Fractures of the tarsal bones were often extensive. The Cabot splint was admirably adapted for the treatment of these cases. The infection was difficult to control owing to the extensive swelling that accompanied these injuries, with resulting interference with the blood supply. A diseased tarsal bone would seldom regenerate and, as a rule, it would become a sequestrum and be extruded as a whole. Fortunately, the ankle joint rarely became completely ankylosed and where some motion remained the stiffness of the foot was partially accommodated for.
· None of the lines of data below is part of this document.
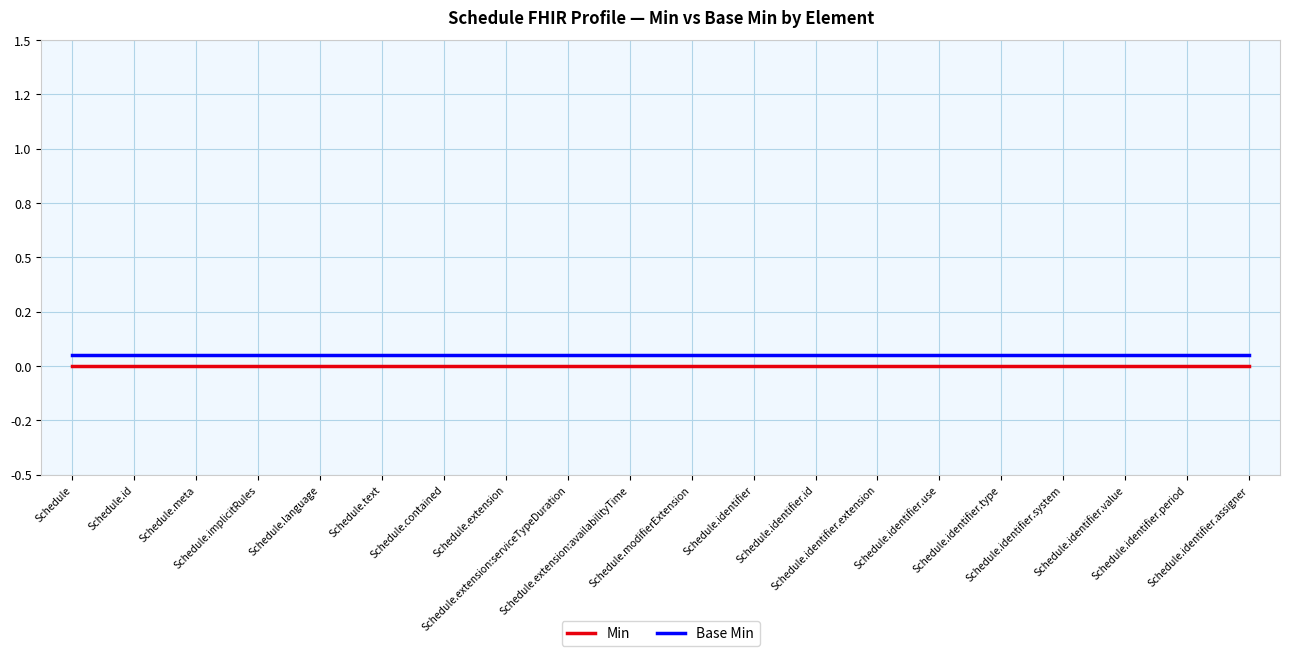

True or false: Base Min has more than 0 interior local peaks.

False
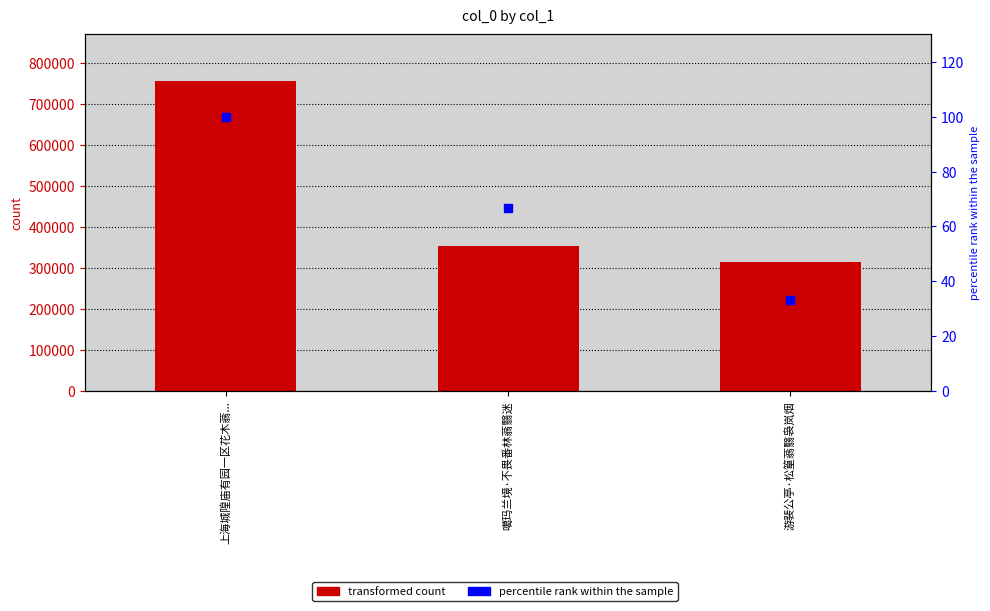

Is the value of percentile rank at 游裴公亭·松篁蓊翳袅岚烟 greater than the value of col_0 at 游裴公亭·松篁蓊翳袅岚烟?

No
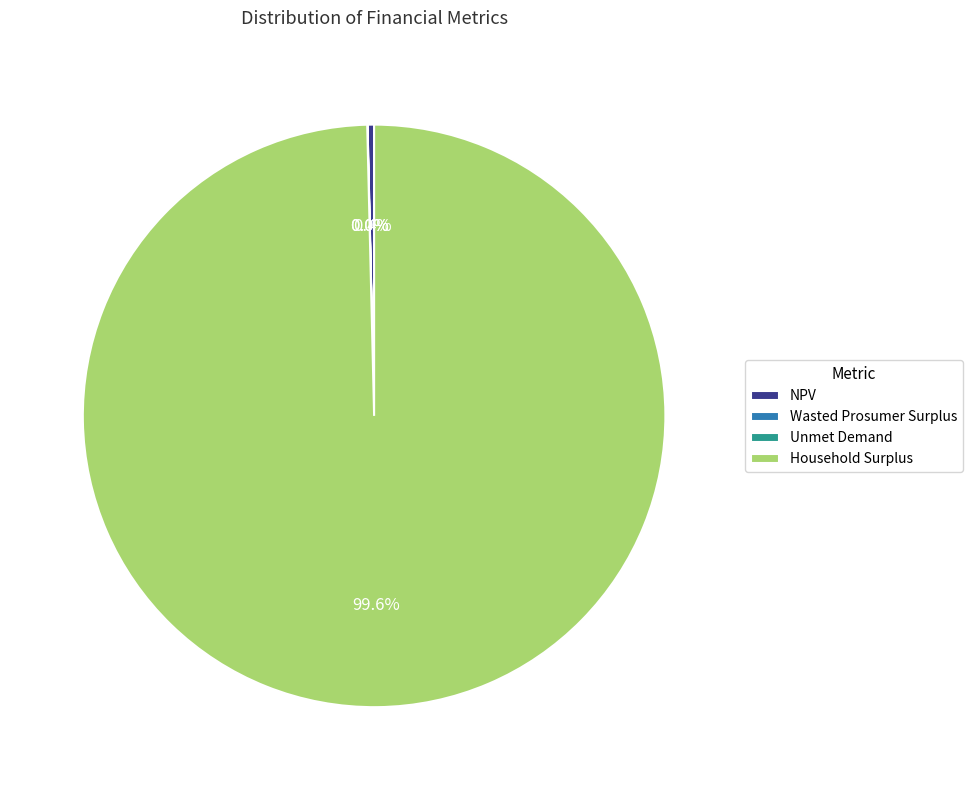

How much of the chart is everything except NPV?

99.6%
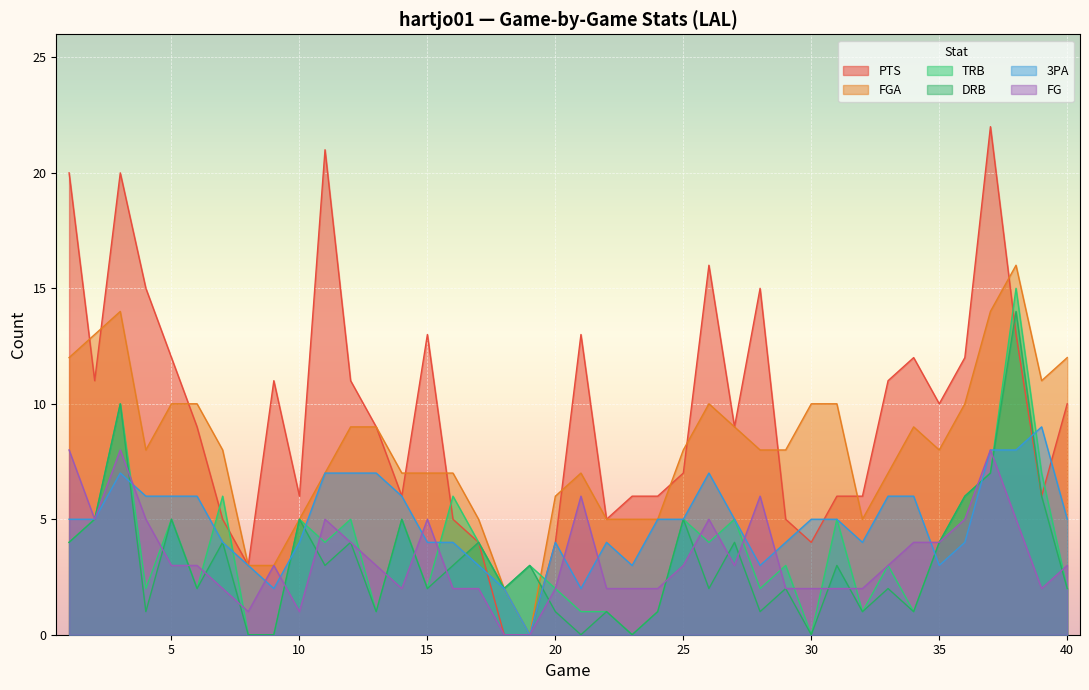

At how many categories does at least one series exceed 0?

40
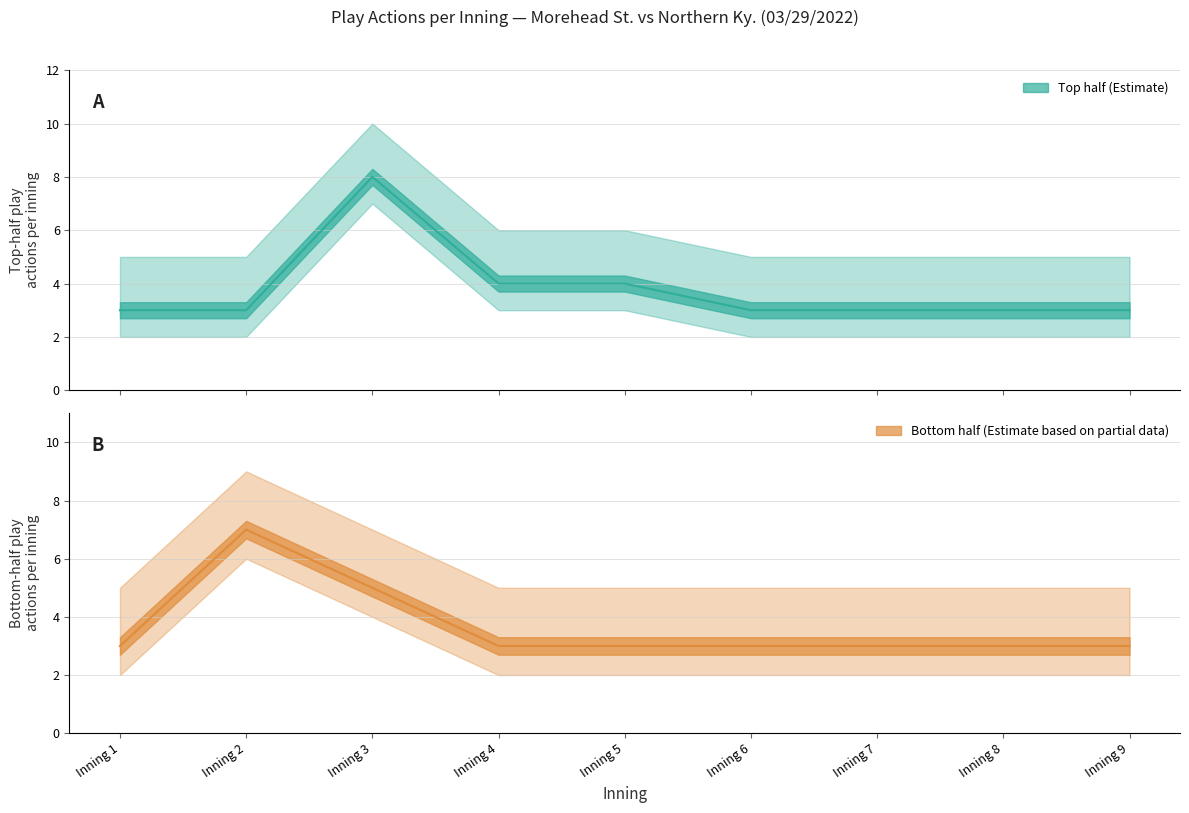

The value of bot_actions at Inning 8 is 4. True or false?

False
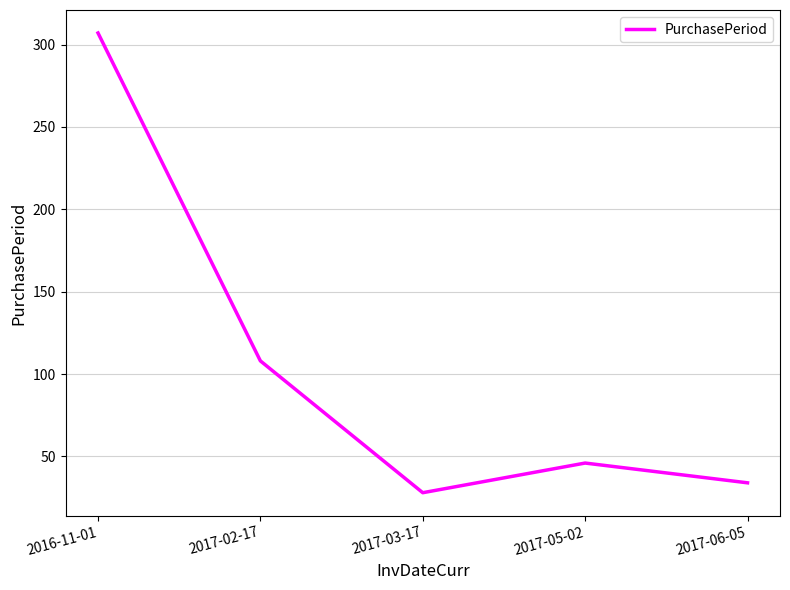

Where is the first local minimum?

2017-03-17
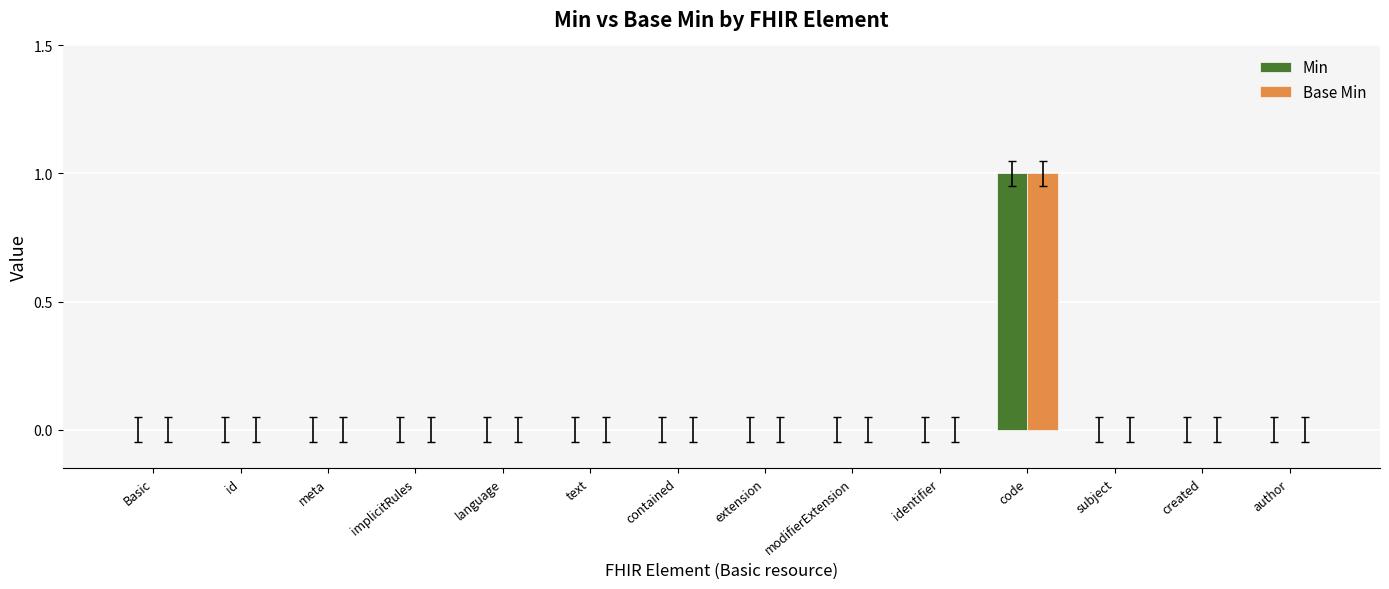

The Base Min series shows 0 at id. True or false?

True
In tarsal bone fractures, as well as in carpal bone fractures, the Carrel-Dakin method of irrigation was not as satisfactory as it was in fractures of the long bones, due to the fact that free drainage of the infected area was not so readily obtained. Late amputation was more frequent in the tarsal fractures than in any other group of cases. This condition resulted from the fact that so much destruction occurred before the infection was controlled that the function of the foot was interfered with to such an extent that an amputation was to be preferred. In the hand injuries, the reverse was true, as almost any portion of the hand and fingers that could be saved was of more value than any artificial hand that has ever been devised.

REFERENCES

(1) Based on Sick and Wounded Reports made to the Surgeon General.
(2) Manual of Splints and Appliances for the Use of the Medical Department of the U. S. Army, 1918. Second Edition. Printed by the American Red Cross, Paris, 1918.
(3) Annual Report of the Surgeon General, U. S. Army, 1920, 277.
(4) History of the Mesves Hospital Center, Part II. On file, Historical Division, S. G. O.
(5) History of Base Hospital No. 27 (Hospital Center, Angers, France). On file, Historical Division, S. G. O.